• **THE RECORDS**:

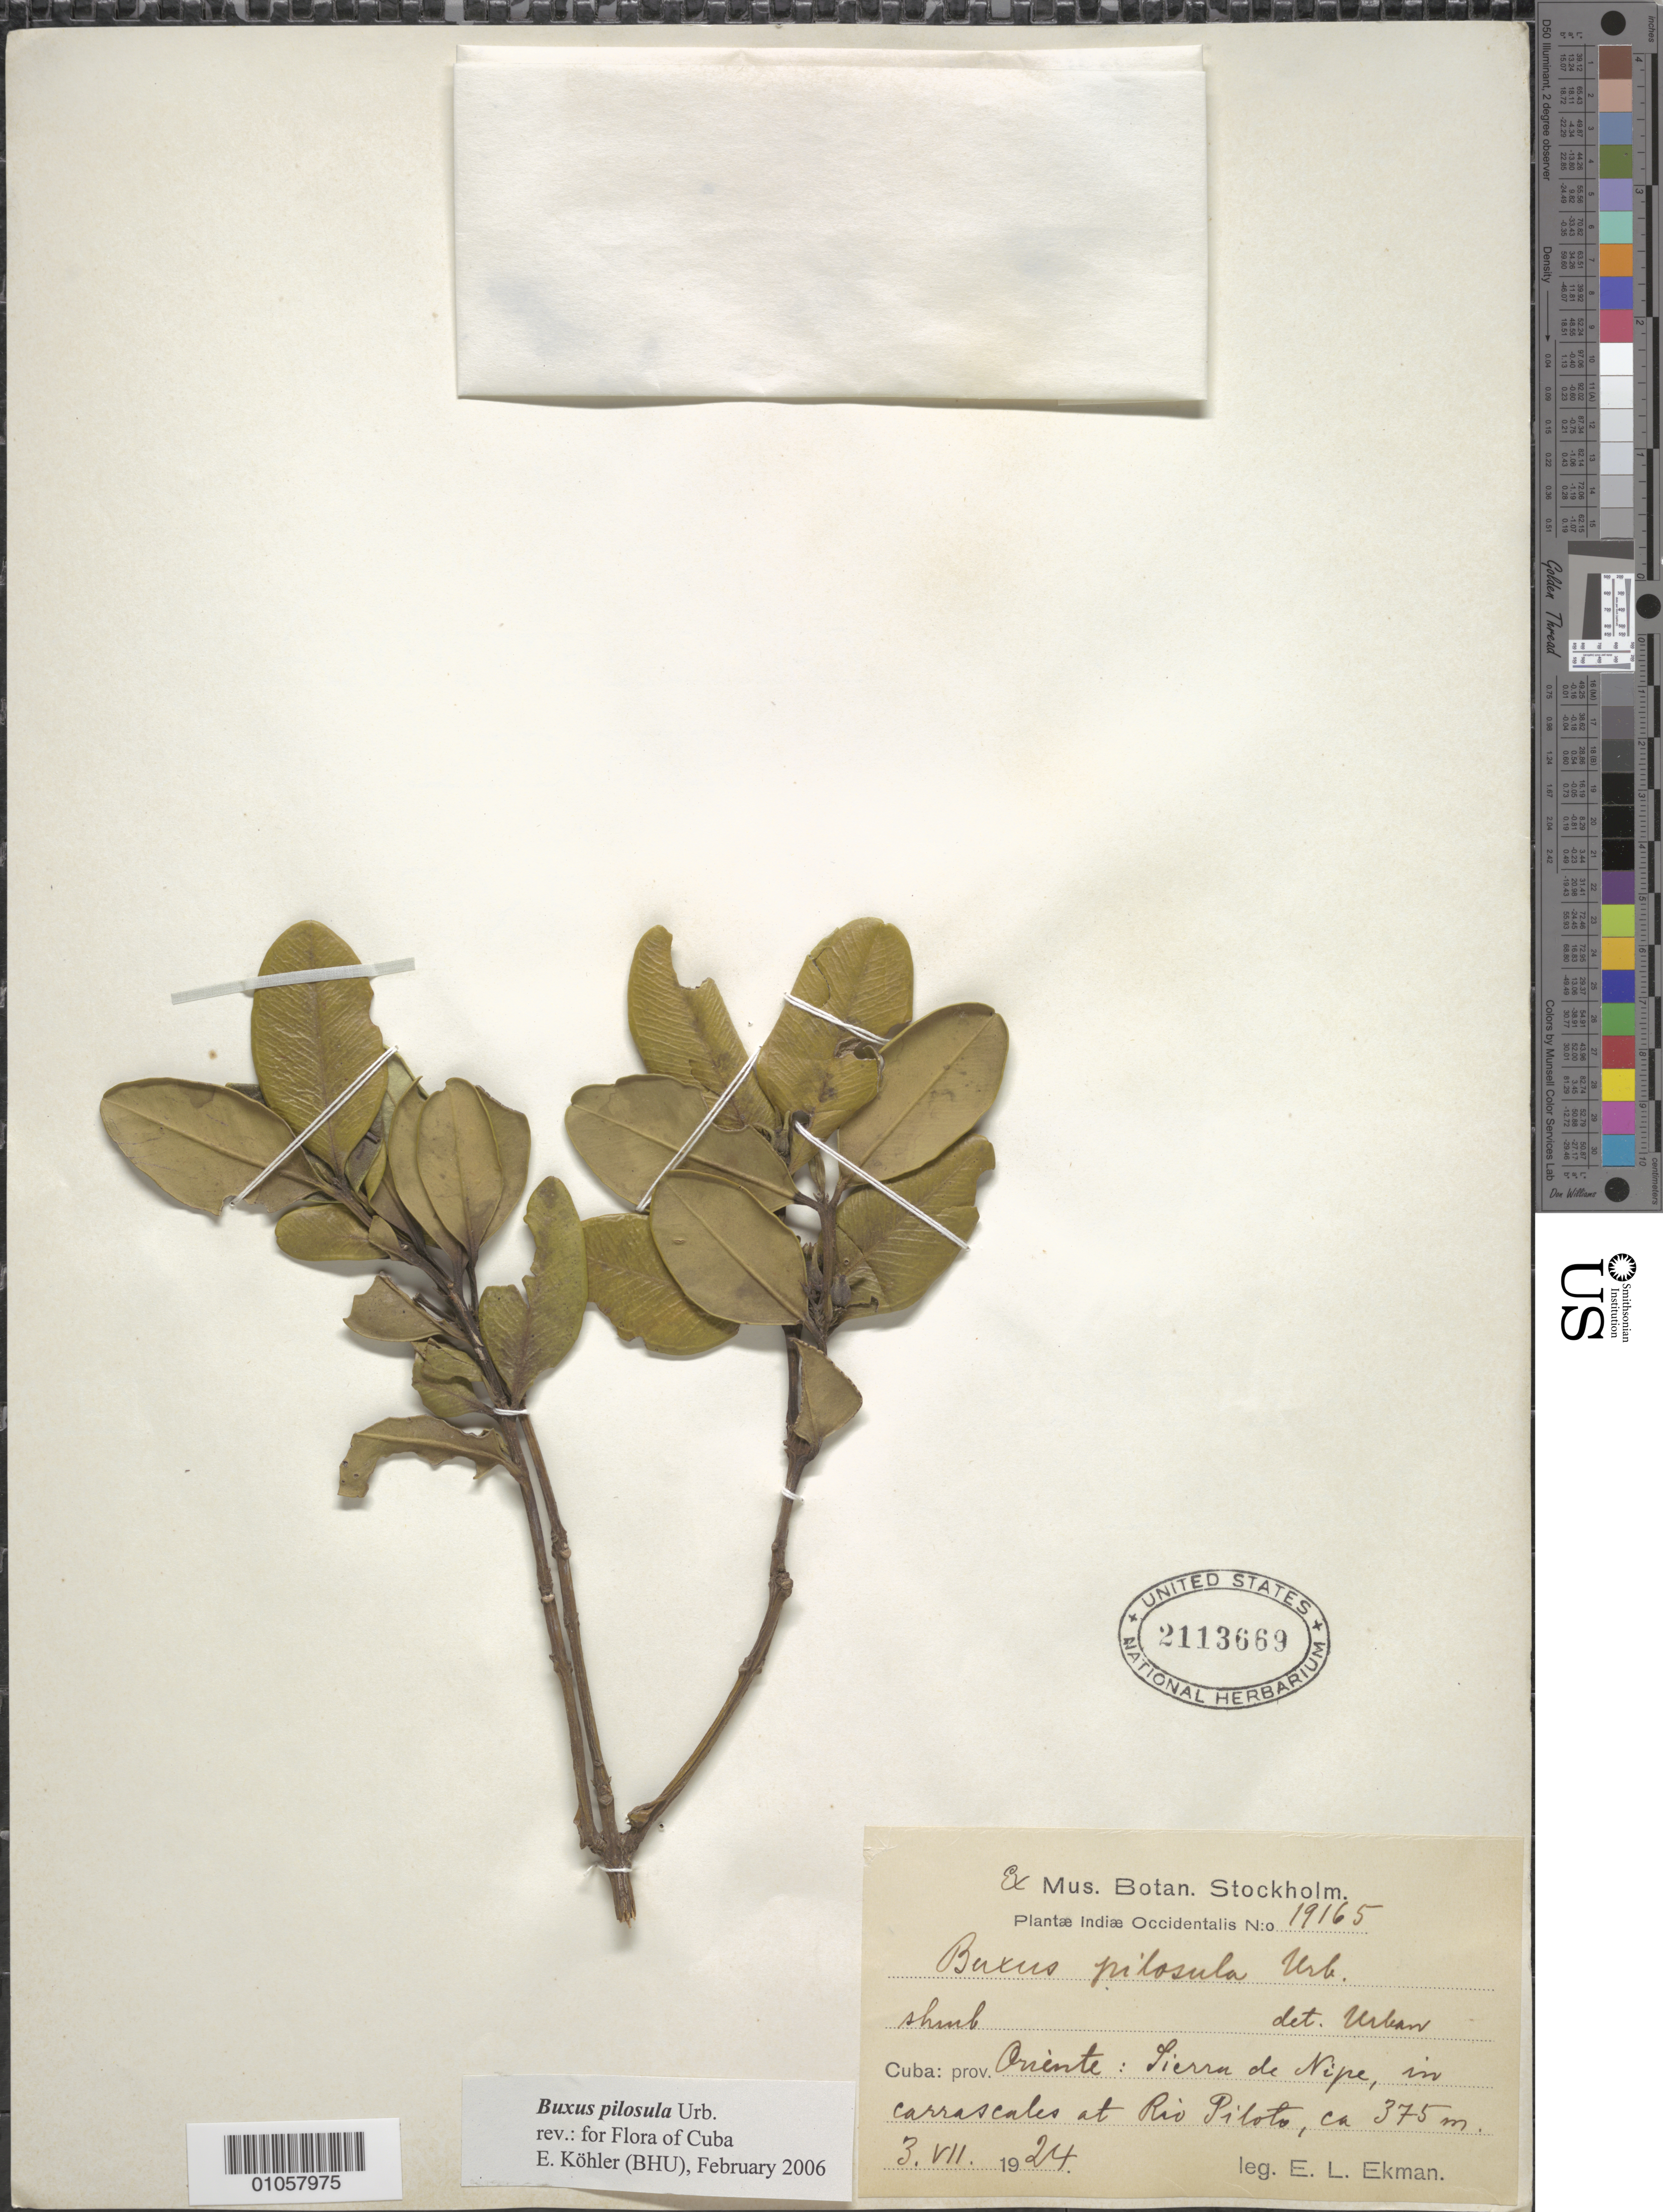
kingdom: Plantae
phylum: Tracheophyta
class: Magnoliopsida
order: Buxales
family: Buxaceae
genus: Buxus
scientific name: Buxus pilosula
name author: Urb.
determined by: Kohler, E.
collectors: E. L. Ekman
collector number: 19165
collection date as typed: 03 Jul 1924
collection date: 1924-07-03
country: Cuba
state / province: Holguín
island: Cuba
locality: Sierra de Nipe at Río Piloto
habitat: In carrascales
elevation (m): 375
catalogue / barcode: US 2113669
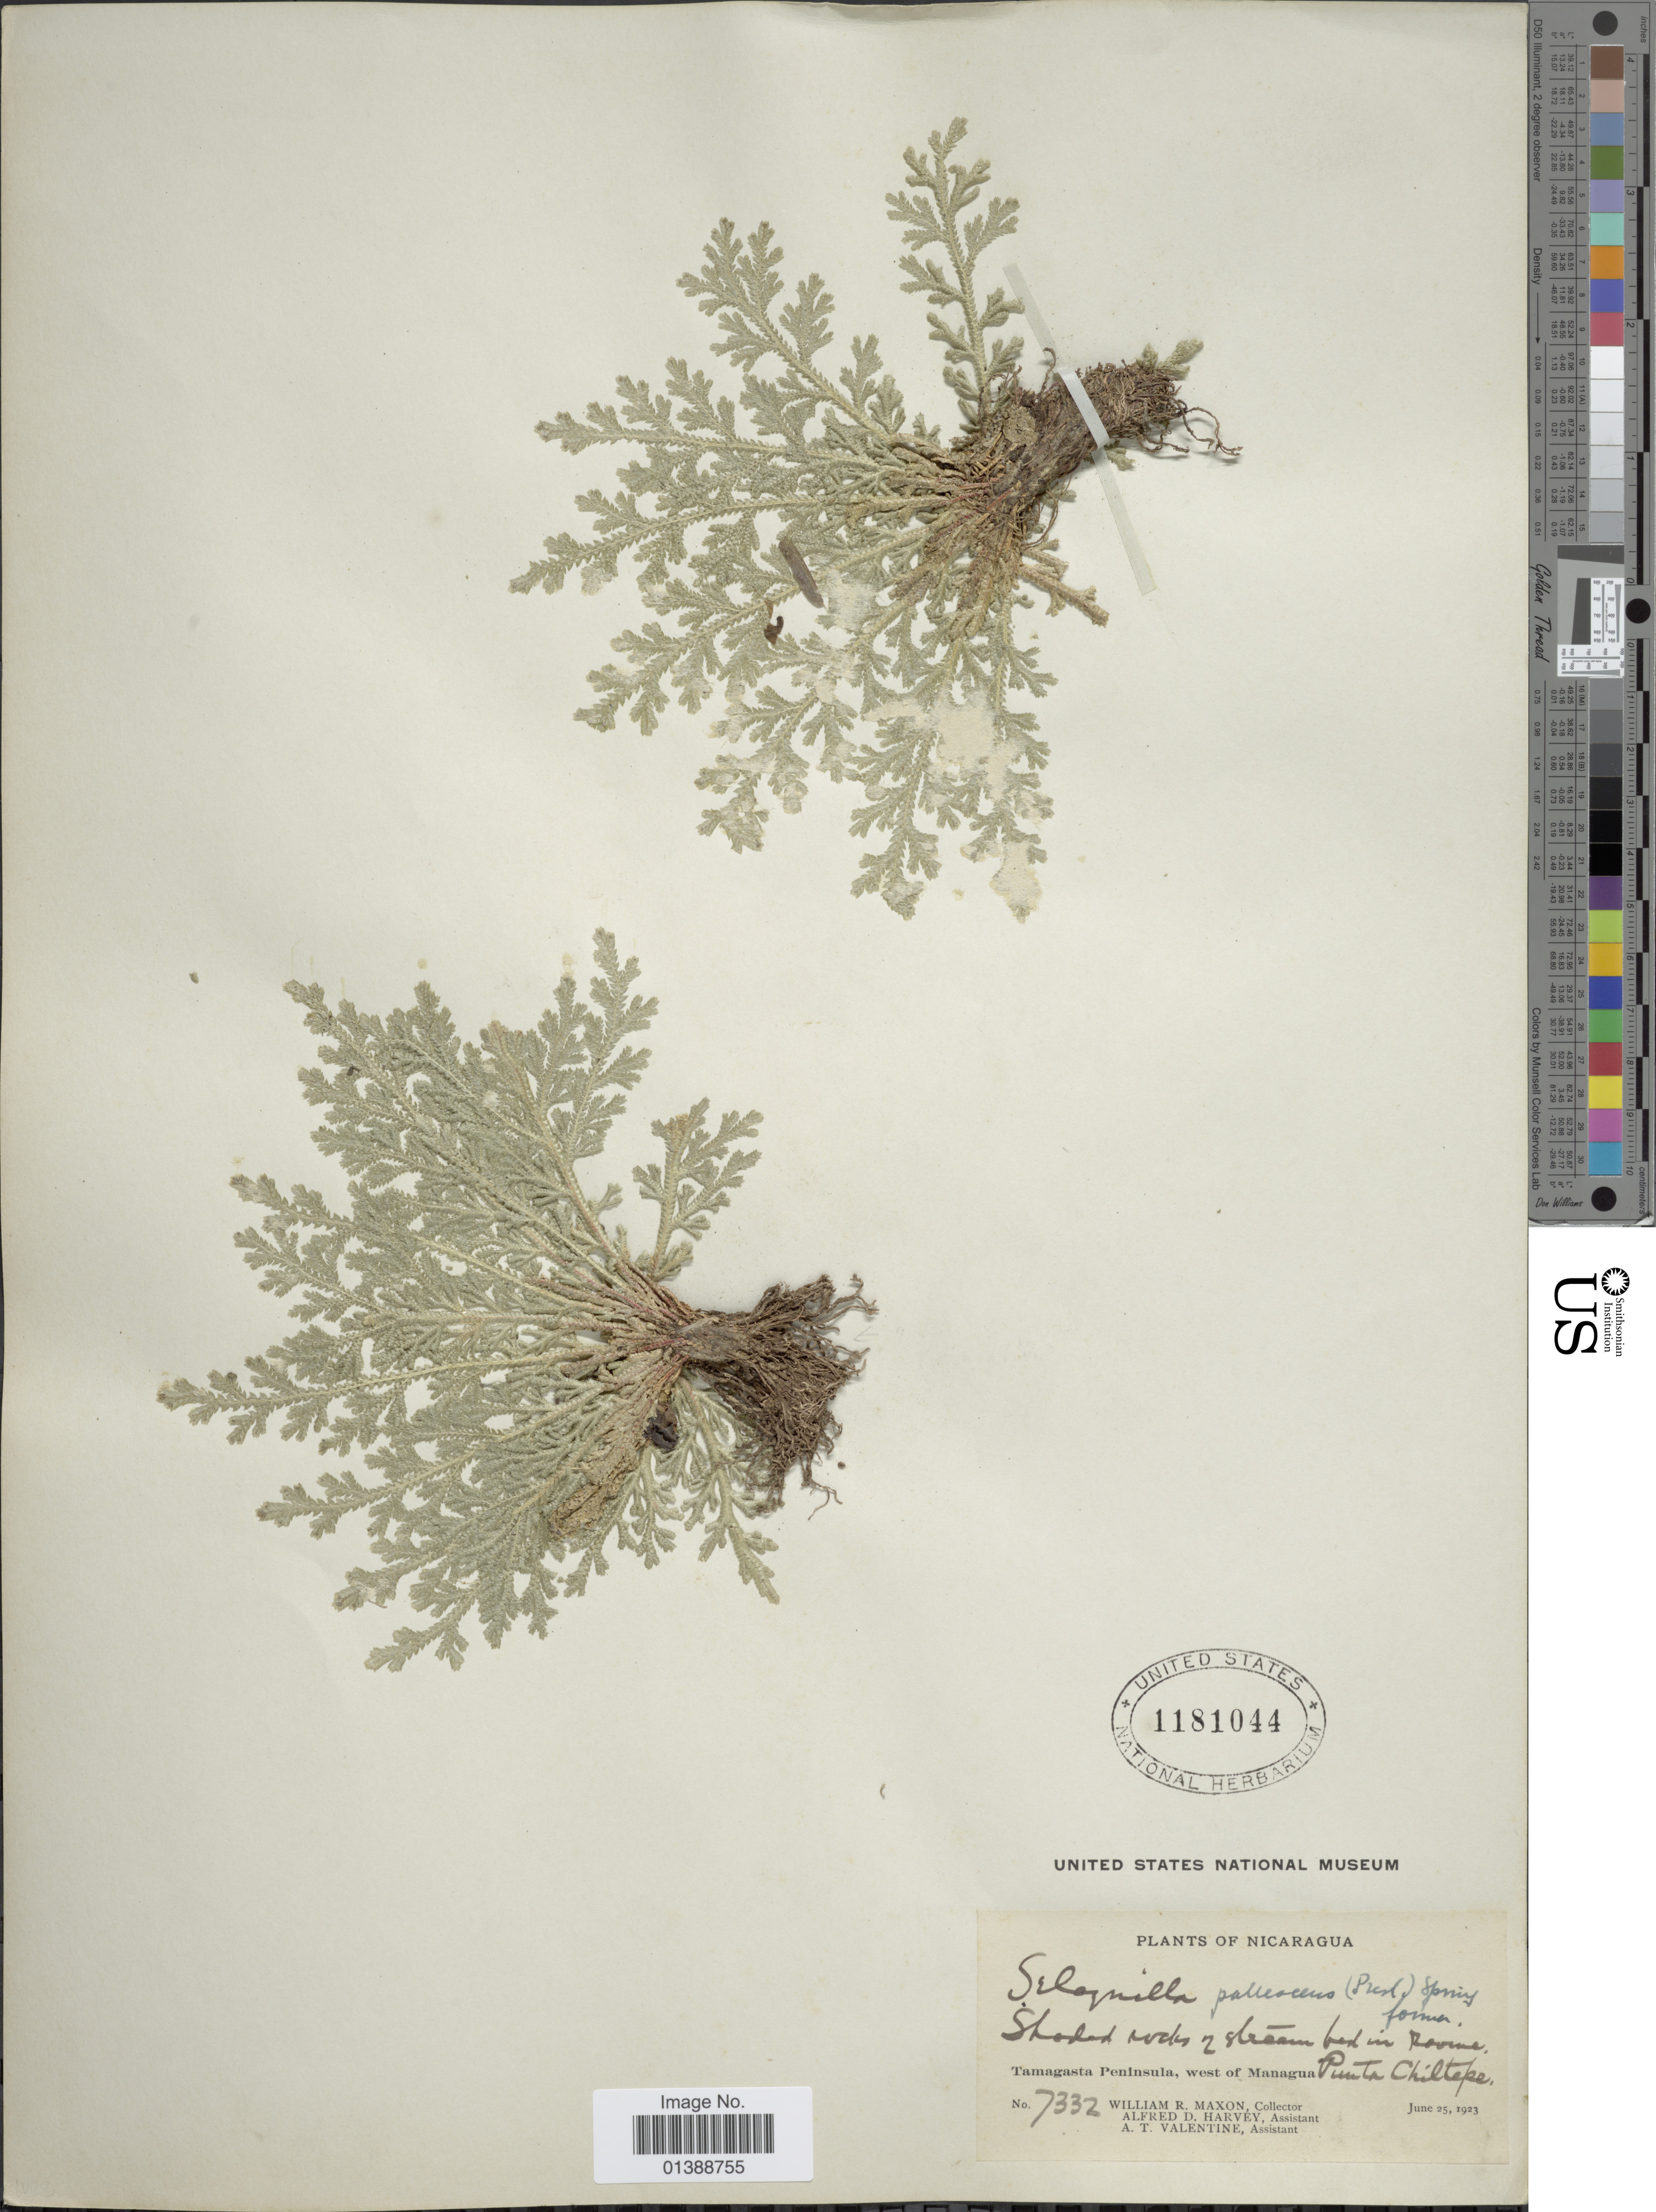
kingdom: Plantae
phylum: Tracheophyta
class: Lycopodiopsida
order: Selaginellales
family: Selaginellaceae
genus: Selaginella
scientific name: Selaginella pallescens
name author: (C. Presl) Spring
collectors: W. R. Maxon, A. D. Harvey & A. Valentine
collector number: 7332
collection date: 1923-06-25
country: Nicaragua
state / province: Managua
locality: Tamagsta Peninsula, west of Managua, Punta Chiltepe.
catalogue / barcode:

• **GIVEN PROBLEM**: Rewrite every line of the rows above as one numbered list, leaving out any blank lines and the pictures.

• **RESULT OF THIS EXERCISE**:
1. kingdom: Plantae
2. phylum: Tracheophyta
3. class: Magnoliopsida
4. order: Buxales
5. family: Buxaceae
6. genus: Buxus
7. scientific name: Buxus pilosula
8. name author: Urb.
9. determined by: Kohler, E.
10. collectors: E. L. Ekman
11. collector number: 19165
12. collection date as typed: 03 Jul 1924
13. collection date: 1924-07-03
14. country: Cuba
15. state / province: Holguín
16. island: Cuba
17. locality: Sierra de Nipe at Río Piloto
18. habitat: In carrascales
19. elevation (m): 375
20. catalogue / barcode: US 2113669
21. kingdom: Plantae
22. phylum: Tracheophyta
23. class: Lycopodiopsida
24. order: Selaginellales
25. family: Selaginellaceae
26. genus: Selaginella
27. scientific name: Selaginella pallescens
28. name author: (C. Presl) Spring
29. collectors: W. R. Maxon, A. D. Harvey & A. Valentine
30. collector number: 7332
31. collection date: 1923-06-25
32. country: Nicaragua
33. state / province: Managua
34. locality: Tamagsta Peninsula, west of Managua, Punta Chiltepe.
35. catalogue / barcode:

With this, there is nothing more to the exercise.